El liberalismo no es en tal sentido una ideología, sino el resultado de la observación, identificación y explicación teórica de aquellas tendencias institucionales que como producto del orden emergente de la civilización, no solo garanticen éxito evolutivo a las sociedades que las adoptan, sino que lo logren ampliando las posibilidades de desarrollo de la vida libre, mediante la valoración moral de la dignidad del individuo. Que el hombre es un fin en sí mismo y que su plenitud solo puede alcanzarse en la búsqueda racional y prudente de la felicidad en la virtud, pudiera ser un buen resumen del principio ético liberal. ¿En que suele consistir la trampa de la ética colectivista? Pues en postular, de una u otra manera, que la virtud consiste en sacrificarse por un supuesto bien colectivo, y pretender que con ello no niega lo anterior. Imposible es que cada uno de los hombres que conforman cualquier colectividad oriente coherentemente su conducta por tal norma, ya que si todos han de sacrificarse por los demás, no restarán demás que disfruten el supuesto bien colectivo producto de tales sacrificios. La falacia socialista pasa por definir a la humanidad como “el hombre” supuesto que es el fin del hombre individual real, pretendiendo que sí mismo se refiera única y exclusivamente a su supuesta pertenencia infinitesimal pero transcendente a una antropomórfica entelequia conceptual.

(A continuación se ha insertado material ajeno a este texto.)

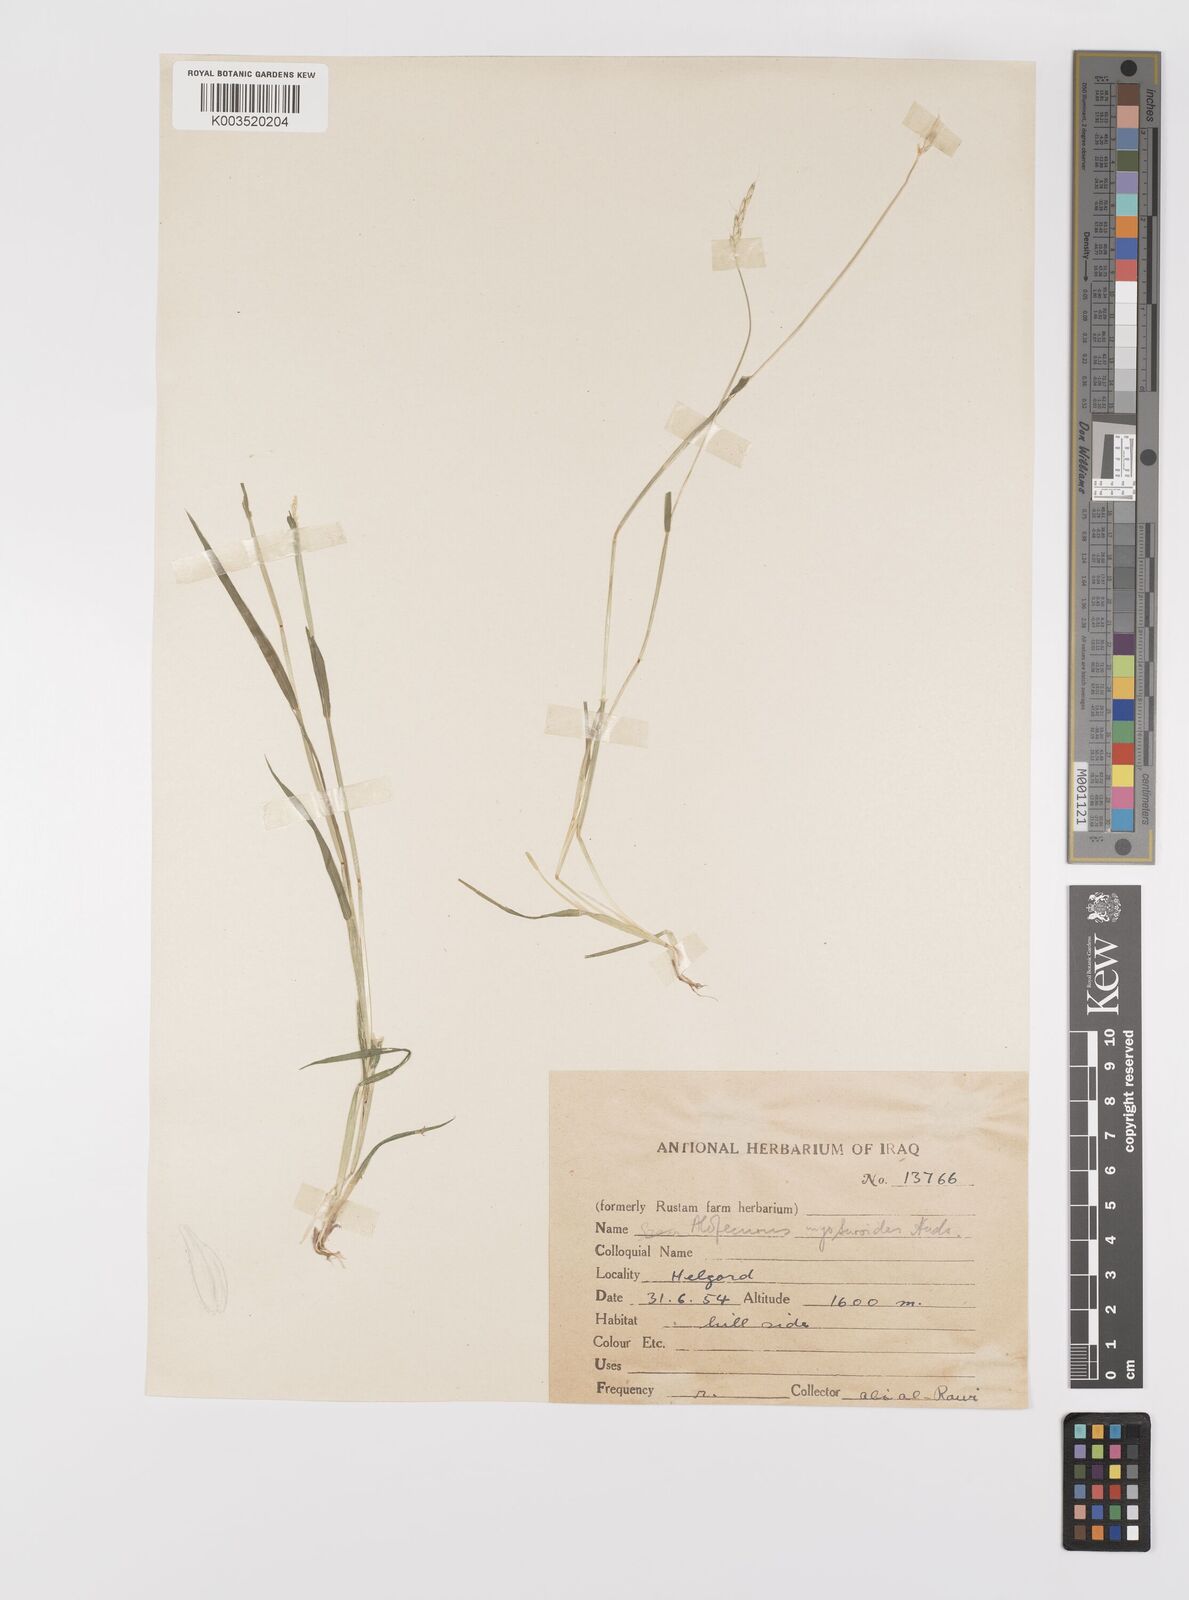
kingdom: Plantae
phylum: Tracheophyta
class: Liliopsida
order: Poales
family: Poaceae
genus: Alopecurus
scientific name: Alopecurus myosuroides
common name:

La amplia cosecha de programas socialistas fundamentados en la religión y el escaso número de doctrinas religiosas favorables a la libertad –escasas en número, aunque más duraderas y de gran influencia civilizadora– debería ponernos en guardia contra cualquier intento de fundamentar doctrinas políticas en textos religiosos. La libertad de religión –que para ser tal, incluye la de irreligión– es uno de los mayores logros no solo políticos, sino culturales del liberalismo. Hay razones filosóficas, históricas y prácticas para requerir un fundamento ético liberal que no tenga carácter teológico sin que ello excluya que los creyentes reconcilien los fundamentos teológicos de su propia conducta moral con su fe.
La noción de bien común –término confuso– no puede en realidad aplicarse a otra cosa que al proceso mismo de evolución espontánea del orden social que, siendo producto de la acción pero no de la voluntad humana, permite que emerjan usos y costumbres cuya institucionalización dé un marco de cooperación pacífica y voluntaria de los hombres en búsqueda de sus propios fines. Todo esto sin necesidad de compartir fines comunes. Eso, que no se opone a fin individual alguno, que permite a todos y cada uno perseguir su propios fines en paz, es el único bien en común para todos y cada uno, porque reduce la necesidad de la fuerza a exigir el no emplear la propia fuerza, sino el intercambio voluntario, en la persecución de los propios fines, poniendo a todos a cada uno al servicio de todos y cada uno, en libertad y paz.